To discover if current hunting is sustainable, Dr. Johnathan Epstein, a veterinary epidemiologist with the Wildlife Trust, and his team surveyed bat populations on Peninsular Malaysia from 2003 and 2007 and compared their findings with the number of hunting licenses issued by the Malaysian Department of Wildlife and National Parks.
Threatened by unsustainable hunting the large flying fox is the world’s largest bat by wingspan. It also plays an important role as a seed disperser. Photo by: Jonathan Epstein.
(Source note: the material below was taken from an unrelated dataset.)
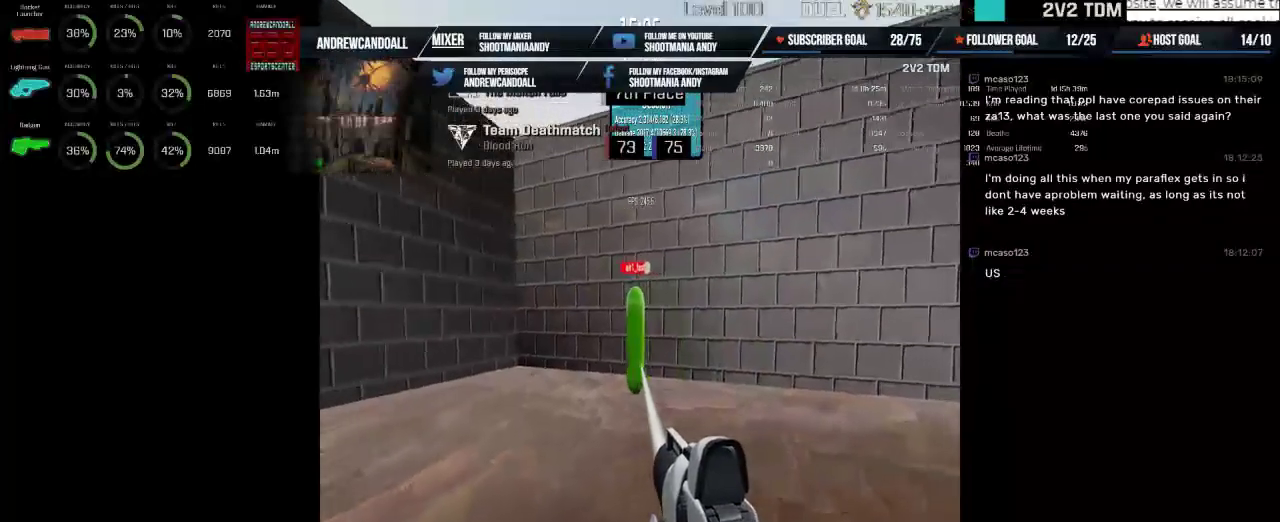
{"keys": [], "mouse": ["left"], "events": []}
Their results published in the Journal of Applied Ecology found that currently 22,000 bats are hunted legally in Malaysia every year, an amount the scientists said was wholly unsustainable even under the researcher’s most optimistic population estimate of half a million individuals worldwide. Using computer modeling, the scientists predicted that if current hunting practices are not changed the bat would go extinct in six to 81 years. They hasten to add that this projection doesn’t even take into account the number of bats that are hunted illegally and the amount killed as pests by farmers every year.
“Our models suggest that hunting activity over the period between 2002 and 2005 in Peninsular Malaysia is not sustainable, and that local populations of Pteropus vampyrus are vulnerable to extinction,” Epstein said. In fact, due to this hunting pressure and habitat loss, the International Union for the Conservation of Nature (IUCN) upgraded the large flying fox’s status from Least Concern to Near Threatened in 2008.
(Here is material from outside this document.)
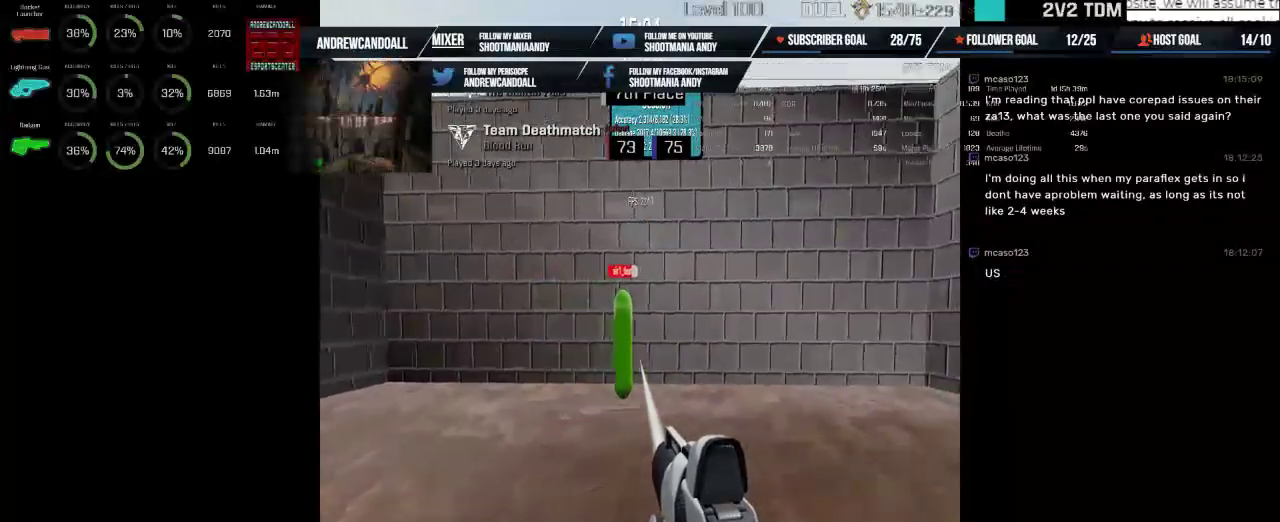
{"keys": [], "mouse": ["left"], "events": []}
In addition to surveying populations, Epstein and his team attached satellite transmitters to seven individual bats to see where the animals were moving and how far. They found that the greater flying fox could travel up to 60 kilometers (nearly 40 miles) in one night searching for food before returning to its roost, but when changing roosts the bat can fly hundreds of kilometers, crossing international boundaries, which may complicate conservation initiatives.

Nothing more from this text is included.